KEWS

Sac City, Iowa; United States;
- Frequency: 104.7 MHz

Programming
- Format: Defunct

Ownership
- Owner: Radioactive, LLC

History
- Former call signs: WJLL (2008) KJLN (2008–2012)

Technical information
- Licensing authority: FCC
- Facility ID: 164236
- Class: A
- ERP: 375 watts
- HAAT: 9 meters (30 ft)
- Transmitter coordinates: 42°25′18″N 94°58′24″W﻿ / ﻿42.42167°N 94.97333°W

Links
- Public license information: Public file; LMS;

= KEWS =

Radio station in Sac City, Iowa (2008–2015)

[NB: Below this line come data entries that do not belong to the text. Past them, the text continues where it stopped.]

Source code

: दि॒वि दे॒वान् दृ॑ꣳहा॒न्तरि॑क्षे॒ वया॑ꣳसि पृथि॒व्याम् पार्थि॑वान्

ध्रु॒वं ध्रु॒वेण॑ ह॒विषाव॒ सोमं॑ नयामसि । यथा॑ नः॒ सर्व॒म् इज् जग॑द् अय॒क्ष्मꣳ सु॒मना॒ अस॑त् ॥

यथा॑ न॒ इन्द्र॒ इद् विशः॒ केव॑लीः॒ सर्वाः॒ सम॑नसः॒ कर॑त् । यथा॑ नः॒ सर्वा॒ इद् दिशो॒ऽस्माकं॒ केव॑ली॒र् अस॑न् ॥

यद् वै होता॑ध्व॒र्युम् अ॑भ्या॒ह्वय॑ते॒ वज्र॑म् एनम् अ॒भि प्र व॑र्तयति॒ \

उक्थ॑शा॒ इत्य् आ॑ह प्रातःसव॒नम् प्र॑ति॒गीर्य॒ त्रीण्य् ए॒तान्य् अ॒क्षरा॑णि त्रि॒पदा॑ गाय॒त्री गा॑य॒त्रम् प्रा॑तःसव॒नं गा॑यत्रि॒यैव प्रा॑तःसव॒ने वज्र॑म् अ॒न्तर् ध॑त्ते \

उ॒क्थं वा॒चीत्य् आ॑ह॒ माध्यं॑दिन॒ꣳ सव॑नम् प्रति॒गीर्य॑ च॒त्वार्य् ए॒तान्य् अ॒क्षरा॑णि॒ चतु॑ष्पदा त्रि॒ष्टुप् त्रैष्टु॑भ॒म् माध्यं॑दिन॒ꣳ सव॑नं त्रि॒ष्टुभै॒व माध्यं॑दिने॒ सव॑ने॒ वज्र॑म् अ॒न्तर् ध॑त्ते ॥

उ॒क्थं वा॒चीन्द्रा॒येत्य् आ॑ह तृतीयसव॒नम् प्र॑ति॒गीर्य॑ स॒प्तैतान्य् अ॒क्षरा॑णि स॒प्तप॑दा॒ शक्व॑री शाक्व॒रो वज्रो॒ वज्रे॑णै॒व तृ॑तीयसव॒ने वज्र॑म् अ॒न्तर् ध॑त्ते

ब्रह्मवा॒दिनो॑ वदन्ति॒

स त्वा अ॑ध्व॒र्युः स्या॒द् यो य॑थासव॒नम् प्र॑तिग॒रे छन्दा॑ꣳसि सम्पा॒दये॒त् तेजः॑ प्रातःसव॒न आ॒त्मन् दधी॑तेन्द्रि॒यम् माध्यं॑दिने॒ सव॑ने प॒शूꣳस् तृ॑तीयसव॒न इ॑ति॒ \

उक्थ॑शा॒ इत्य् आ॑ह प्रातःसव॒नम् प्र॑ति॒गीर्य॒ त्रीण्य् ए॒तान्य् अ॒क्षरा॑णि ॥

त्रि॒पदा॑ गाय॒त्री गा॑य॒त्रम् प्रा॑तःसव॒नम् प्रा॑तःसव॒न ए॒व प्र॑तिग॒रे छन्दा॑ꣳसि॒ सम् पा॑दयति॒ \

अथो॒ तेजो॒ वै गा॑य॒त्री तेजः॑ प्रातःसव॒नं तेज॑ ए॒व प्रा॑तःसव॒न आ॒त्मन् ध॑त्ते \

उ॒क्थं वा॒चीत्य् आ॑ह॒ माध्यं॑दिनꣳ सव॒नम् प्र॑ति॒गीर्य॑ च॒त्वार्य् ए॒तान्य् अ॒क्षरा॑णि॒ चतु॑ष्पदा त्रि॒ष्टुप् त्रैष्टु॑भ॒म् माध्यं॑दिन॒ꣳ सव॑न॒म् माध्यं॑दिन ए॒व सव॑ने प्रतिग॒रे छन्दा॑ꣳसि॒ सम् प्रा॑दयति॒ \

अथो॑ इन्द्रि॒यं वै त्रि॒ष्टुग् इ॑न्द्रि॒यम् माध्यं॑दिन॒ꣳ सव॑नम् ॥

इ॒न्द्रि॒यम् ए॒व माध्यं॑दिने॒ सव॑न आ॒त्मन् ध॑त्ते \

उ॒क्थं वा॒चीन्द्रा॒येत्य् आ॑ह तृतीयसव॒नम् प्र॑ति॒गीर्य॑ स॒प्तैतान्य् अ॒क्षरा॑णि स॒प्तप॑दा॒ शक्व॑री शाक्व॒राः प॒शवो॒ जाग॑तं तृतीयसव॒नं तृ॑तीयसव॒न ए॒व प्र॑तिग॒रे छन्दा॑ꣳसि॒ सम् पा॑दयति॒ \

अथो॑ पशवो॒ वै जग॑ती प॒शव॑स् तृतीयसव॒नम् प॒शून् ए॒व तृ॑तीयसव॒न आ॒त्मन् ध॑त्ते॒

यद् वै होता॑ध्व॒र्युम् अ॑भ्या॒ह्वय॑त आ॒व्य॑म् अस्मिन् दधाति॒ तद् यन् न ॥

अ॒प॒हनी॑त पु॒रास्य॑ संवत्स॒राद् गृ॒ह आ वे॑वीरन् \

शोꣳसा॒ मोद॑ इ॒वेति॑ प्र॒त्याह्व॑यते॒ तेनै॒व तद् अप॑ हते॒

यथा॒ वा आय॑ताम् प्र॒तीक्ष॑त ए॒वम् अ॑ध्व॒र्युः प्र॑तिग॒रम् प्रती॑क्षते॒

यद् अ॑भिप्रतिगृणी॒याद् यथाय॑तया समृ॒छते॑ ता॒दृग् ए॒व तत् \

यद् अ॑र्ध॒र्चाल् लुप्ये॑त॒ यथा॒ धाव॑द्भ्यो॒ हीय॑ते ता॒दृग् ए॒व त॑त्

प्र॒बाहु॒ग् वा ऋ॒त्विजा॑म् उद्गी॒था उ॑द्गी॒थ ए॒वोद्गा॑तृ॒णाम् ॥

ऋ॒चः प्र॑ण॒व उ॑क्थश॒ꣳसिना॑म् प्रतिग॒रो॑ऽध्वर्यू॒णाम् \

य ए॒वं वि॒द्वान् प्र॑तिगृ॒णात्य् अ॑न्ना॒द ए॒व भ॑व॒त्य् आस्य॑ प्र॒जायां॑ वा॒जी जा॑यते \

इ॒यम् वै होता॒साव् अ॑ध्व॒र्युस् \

KEWS (104.7 FM) was a radio station licensed to Sac City, Iowa, United States. The station was owned by Radioactive, LLC.

==History==
The Federal Communications Commission (FCC) issued a construction permit for the station on March 9, 2005. The station was assigned the call sign WJLL on February 15, 2008, and, on March 10, 2008, changed its call sign to KJLN. The station was granted its license to cover on June 24, 2008, but later went silent. On January 15, 2012, the station changed its call sign to KEWS.

Radioactive surrendered KEWS' license to the FCC on April 20, 2015; the FCC cancelled the license the next day.